** Start of Document text **

When I clean I like to take the upper off the lower and my vise will hold the uppper alone just fine.
You want a rod guide,this is a plastic or metal tube that slides into the rieciver and chamber to guide your rod into the barrel.
You also want a one piece rod. I use and like the Dewey with the jag as you can wrap a patch around it or spear a patch which saves you from threading the needle with the normal type of patch holders. Get yourself a bag of pre cut patches. Lots of the cleaning supplies at your local store will cost an arm and a leg in smaller sizes,start with that but then mail order from midway or Natches to save on larger sizes of cleaning stuff.
Different folks think highly or poorly about the bore paste , you will make you own choice, I am conservative and use it only now and then. The point is with your non crome barrel (which will be slightly more accurate) you need to clean not only powder fouling but copper based jacket material with a specific cleaner. Any of the regular cleaners will take some of it but a complete job needs a specific copper solvent , I use Butches Bore Scrub,I have used Sweets 7.62 in the past.Both are nasty smelling strong chemicals , take precautions and read directions ,proper use requires some soaking
 
I've got a stainless match barrel myself and let me just say that the foaming bore cleaners like Wipeout are worth trying. I used to use Shooter's Choice myself and I've been really impressed with Wipeout.
 
congrats!

Great choice for your chosen use!

I have a Bushy XPM15 E2S which is just their copy of the HBAR. It shoots great - 1" at 100 yards with Hot Shot SS109 ammo (no longer offered unfortunately as it really likes this ammo). I need to work up some good handloads for this as the Hot Shot won't last forever!

mec is right - Bushy's can and do often shoot much better than this. Especially the target/varmint models.

Here's a pic with an eotech scope and mount that I recently got:

HPIM0297.JPG


I think I'll get a carbine with flat top in the near future (given funds forthcoming) and put the eotech on that.
 
Ok i brought the gun to the range for the first time today. After taking it out of the box i cleaned the barrel well with shooters choice, did not touch or clean anything else including the bolt.

** End of Document text **
** Start of Records **

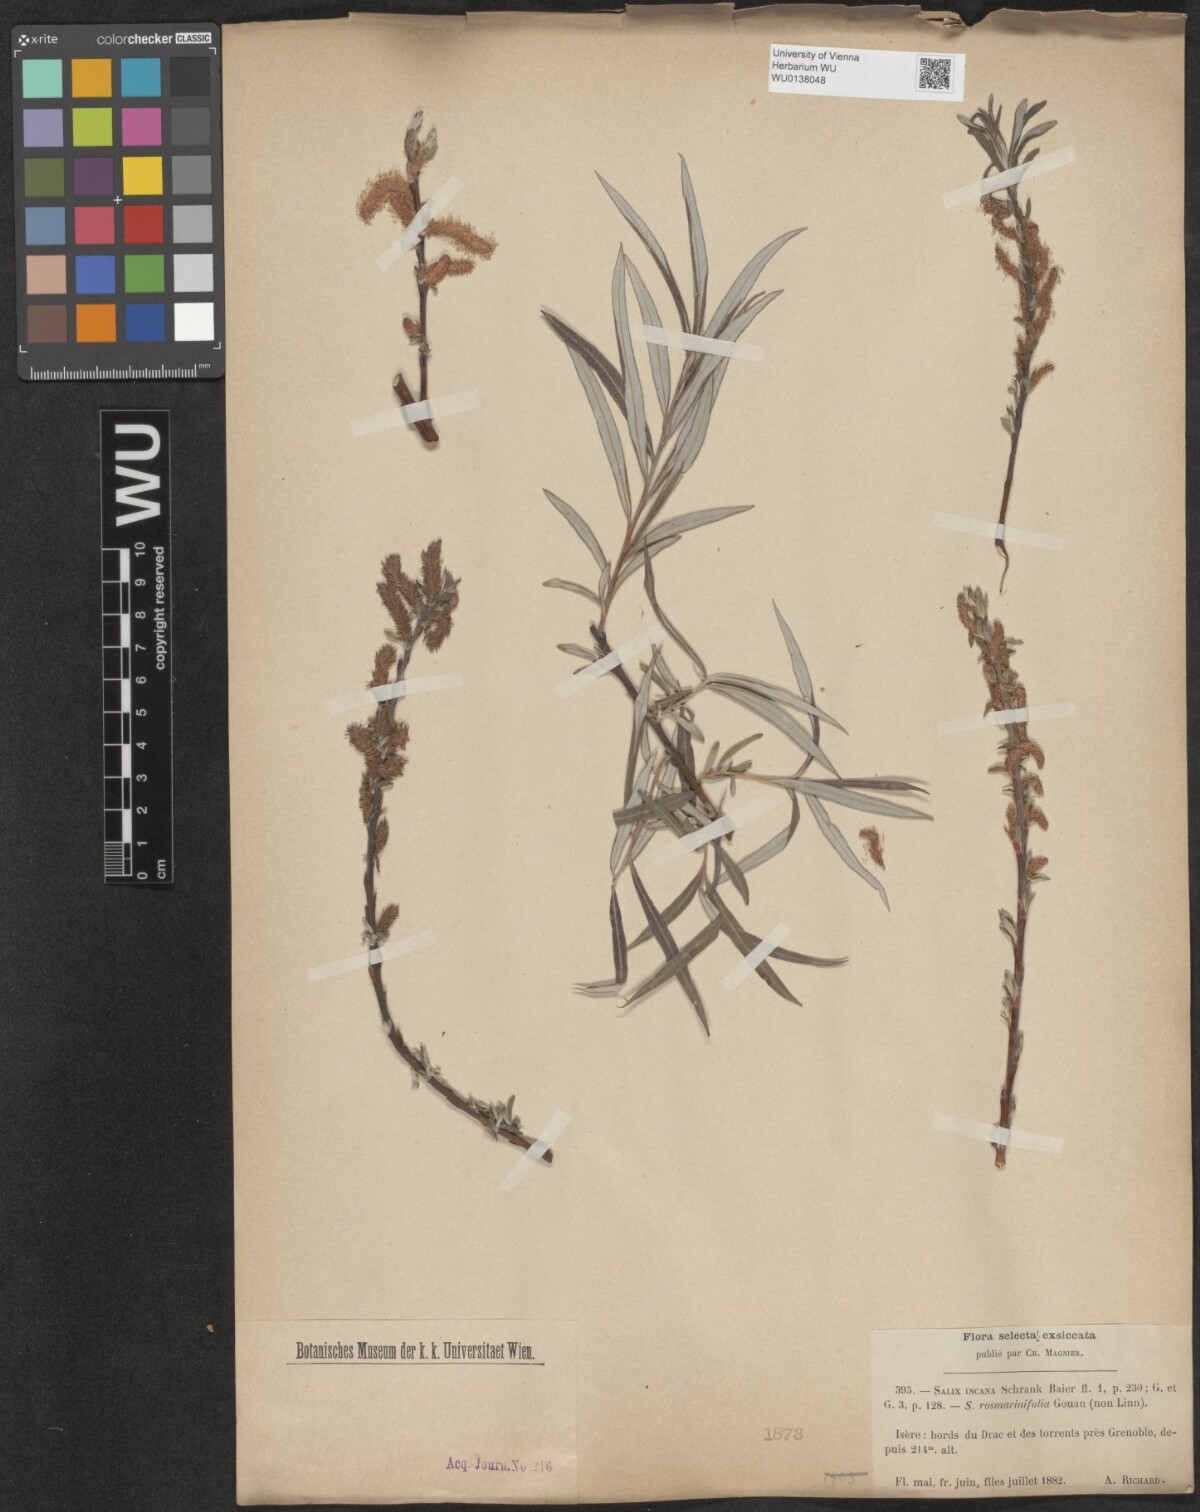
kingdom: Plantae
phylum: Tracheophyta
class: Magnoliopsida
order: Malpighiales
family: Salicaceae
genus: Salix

** End of Records **
** Start of Records **

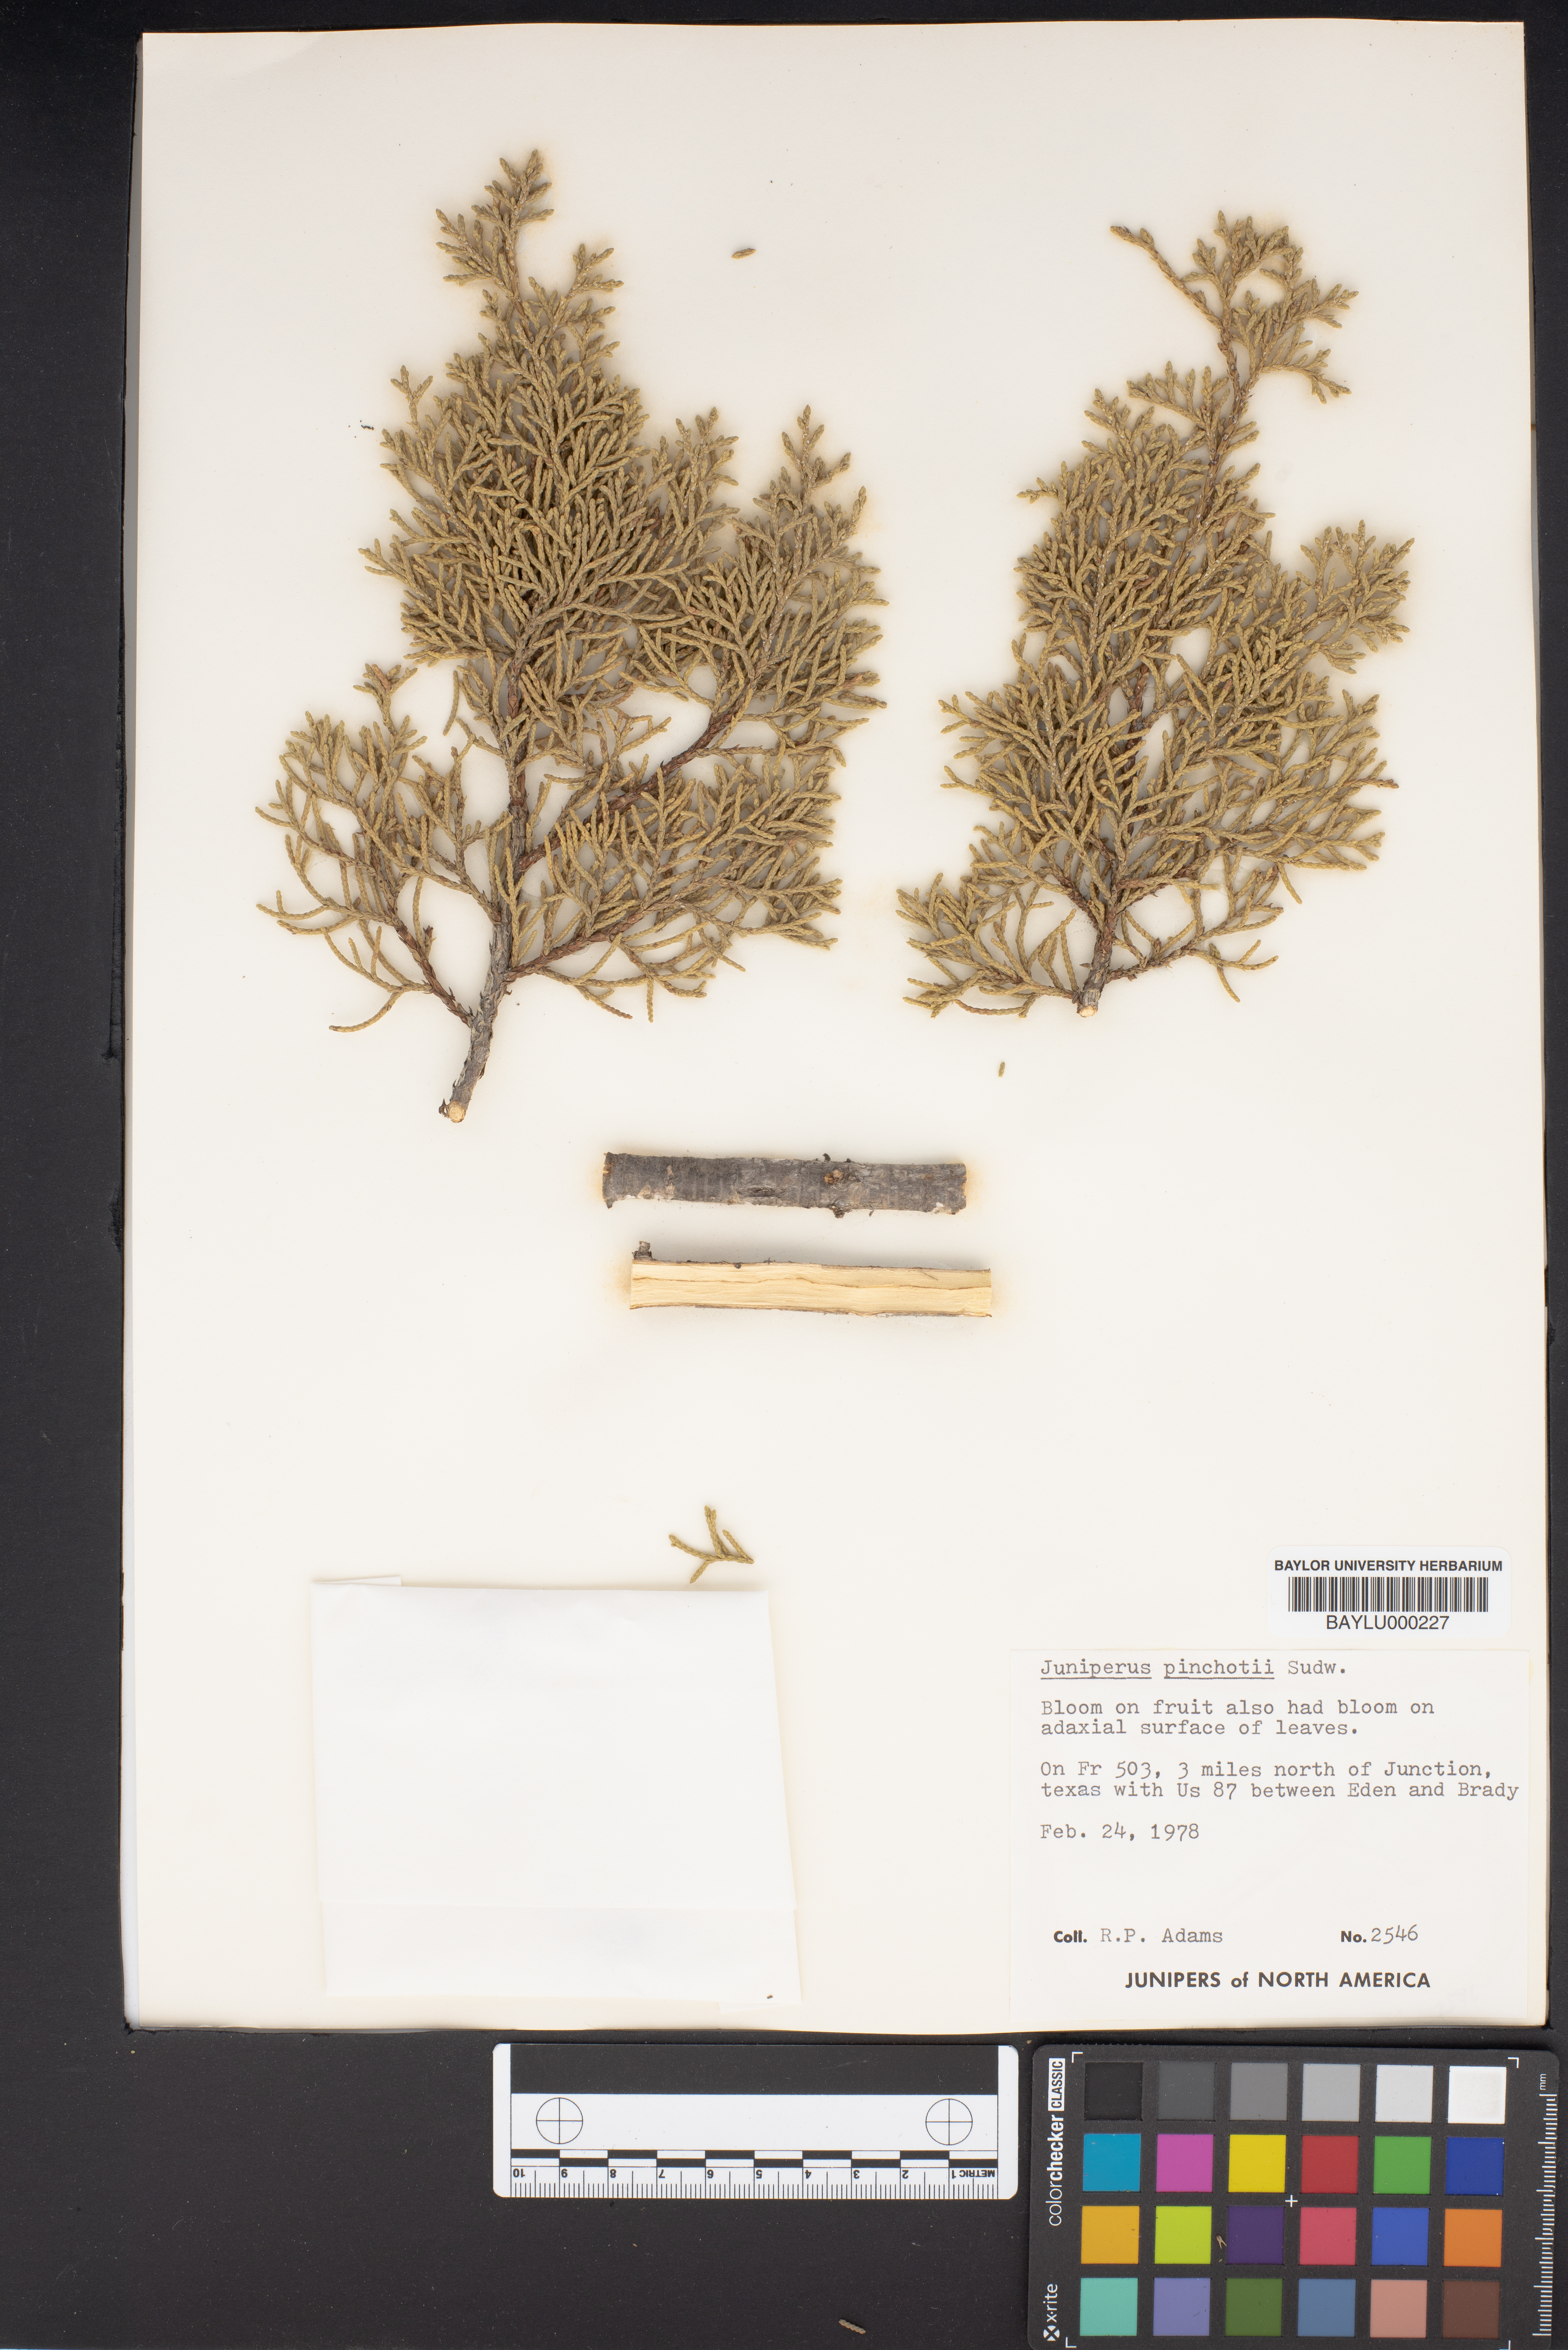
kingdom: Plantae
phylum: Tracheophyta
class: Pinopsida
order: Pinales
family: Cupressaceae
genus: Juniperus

** End of Records **
** Start of Records **

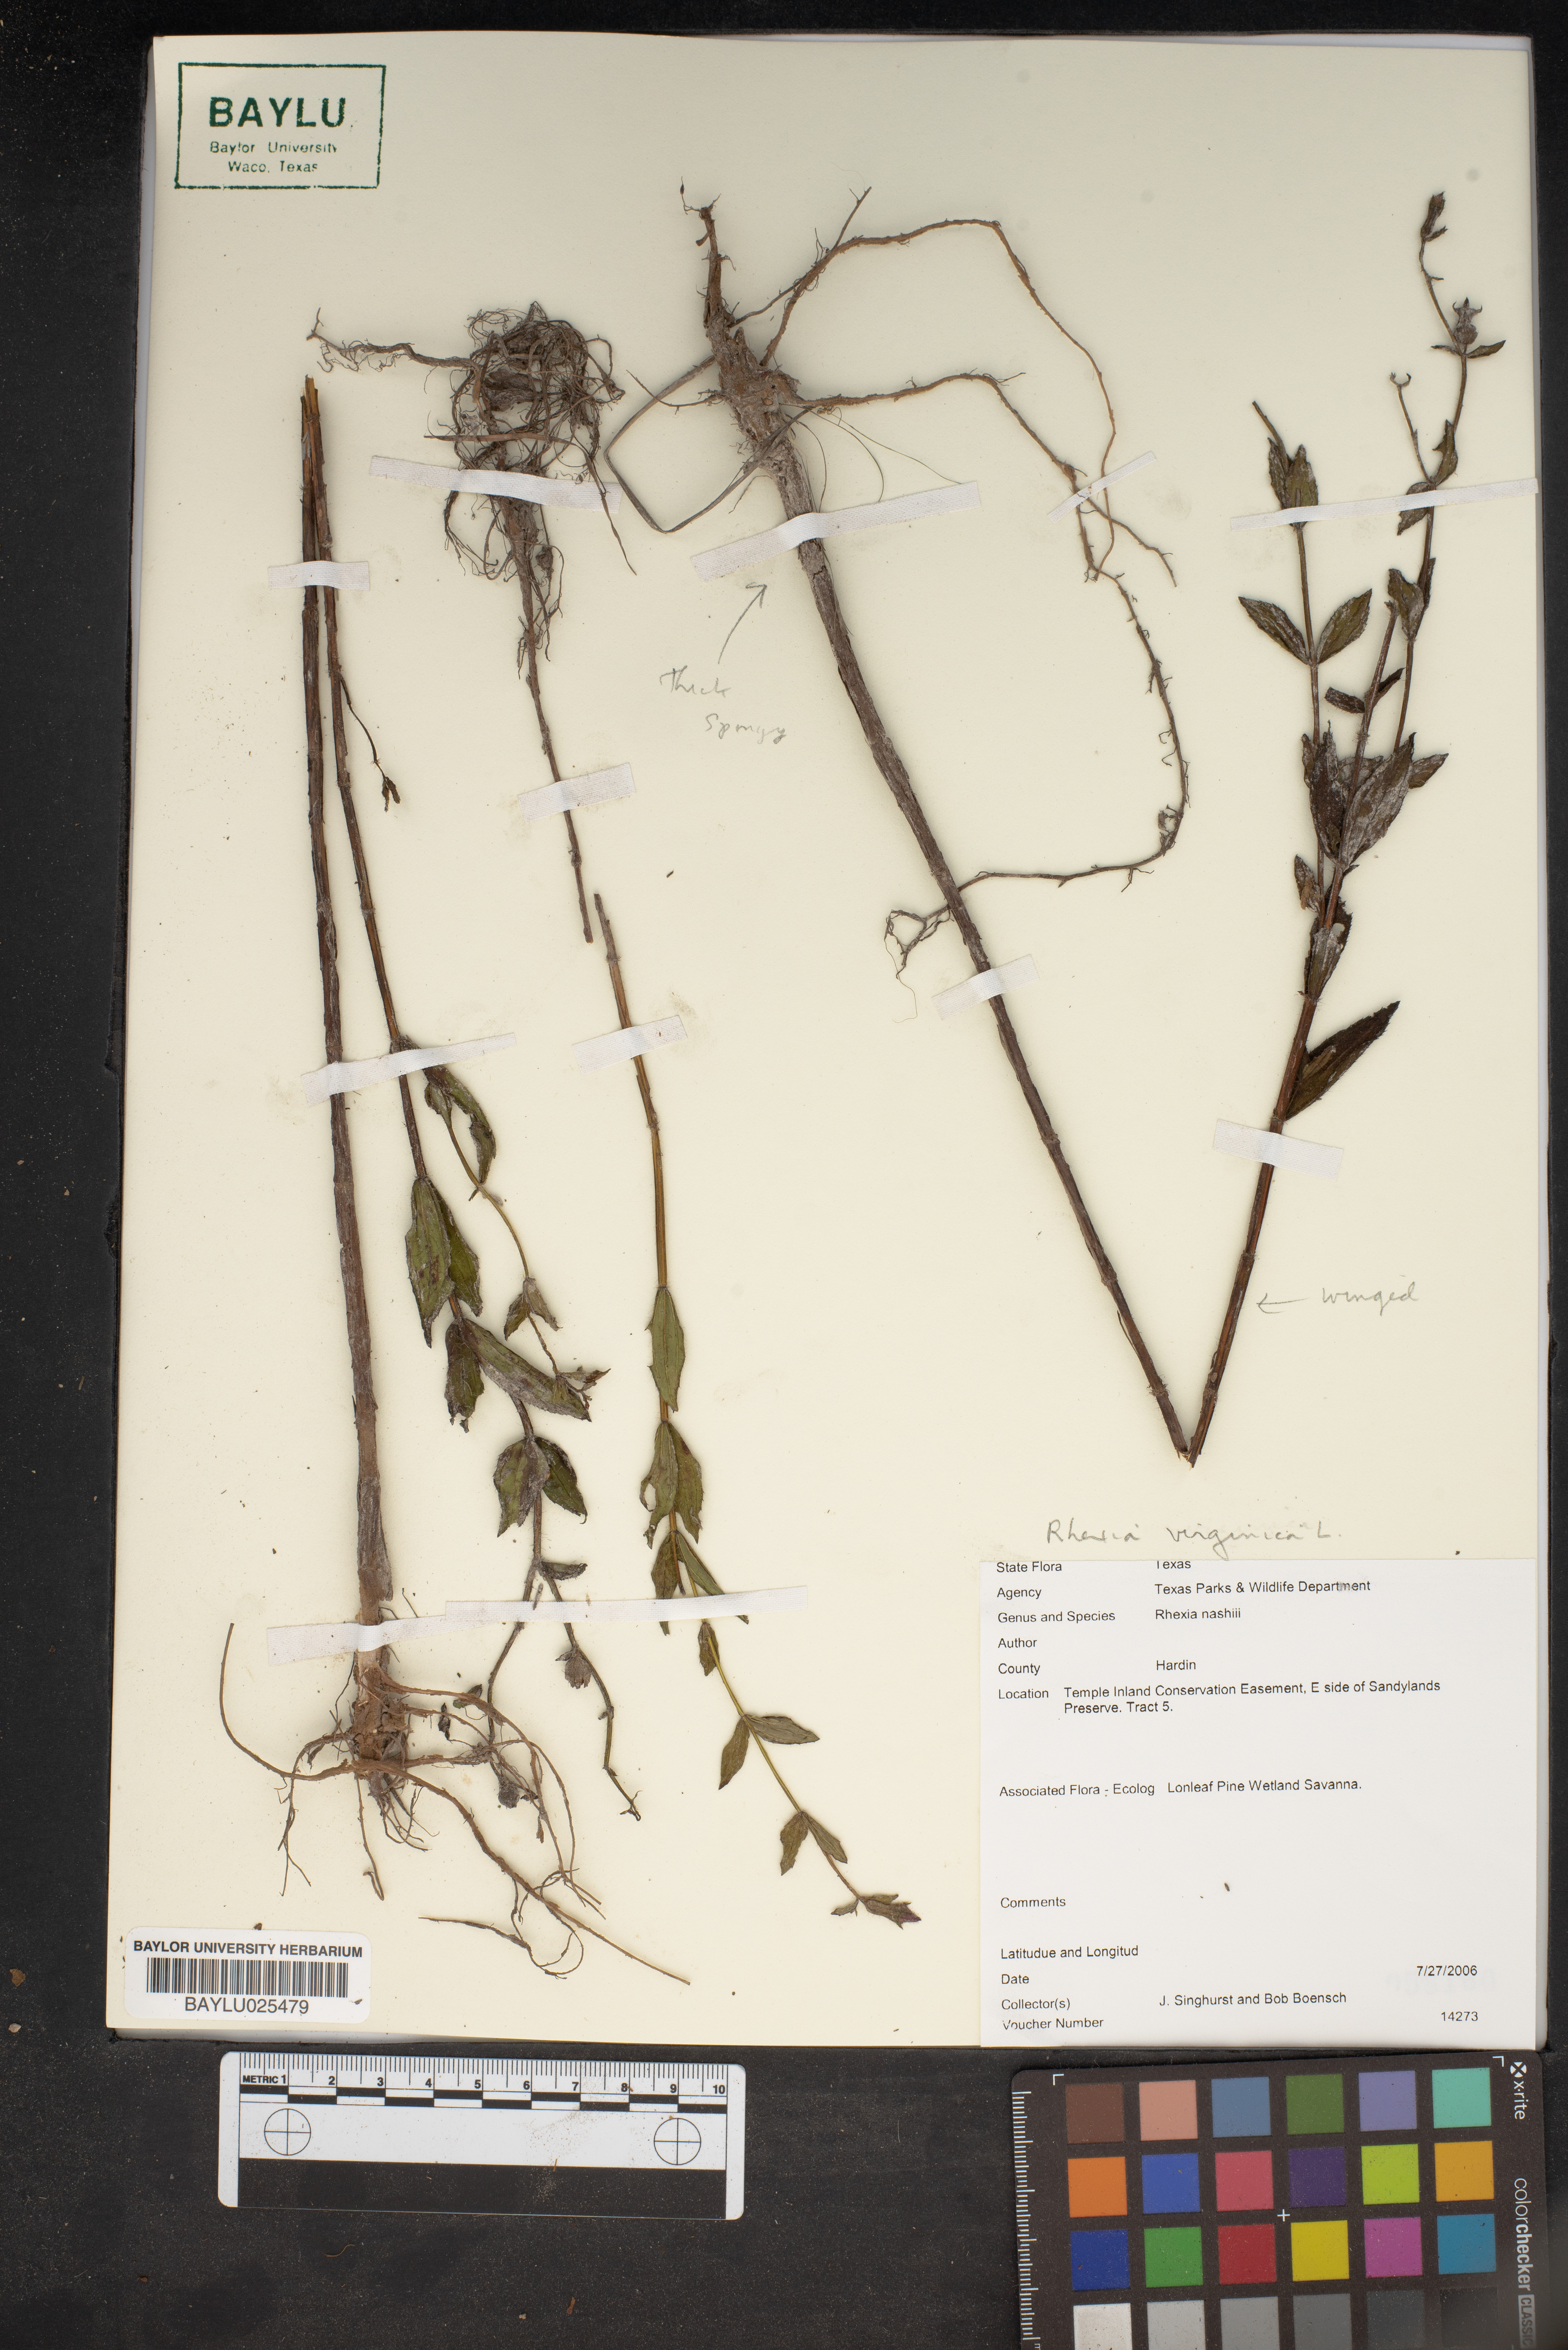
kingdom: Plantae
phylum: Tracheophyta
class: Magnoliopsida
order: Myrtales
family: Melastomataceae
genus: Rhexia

** End of Records **

Given exercise 1: List every brand-name bore cleaner or solvent mentioned in the rifle-cleaning thread.
Given exercise 2: In the rifle-cleaning thread, what group size at 100 yards does the Bushy XPM15 E2S shoot, and with which ammunition?
Given exercise 3: Transcribe the passage of the rifle-cleaning thread starting at "I have a Bushy" and ending at "the target/varmint models.".

Output 1: Butches Bore Scrub, Sweets 7.62, Wipeout, Shooter's Choice

Output 2: It shoots 1 inch at 100 yards with Hot Shot SS109 ammo.

Output 3:
I have a Bushy XPM15 E2S which is just their copy of the HBAR. It shoots great - 1" at 100 yards with Hot Shot SS109 ammo (no longer offered unfortunately as it really likes this ammo). I need to work up some good handloads for this as the Hot Shot won't last forever!

mec is right - Bushy's can and do often shoot much better than this. Especially the target/varmint models.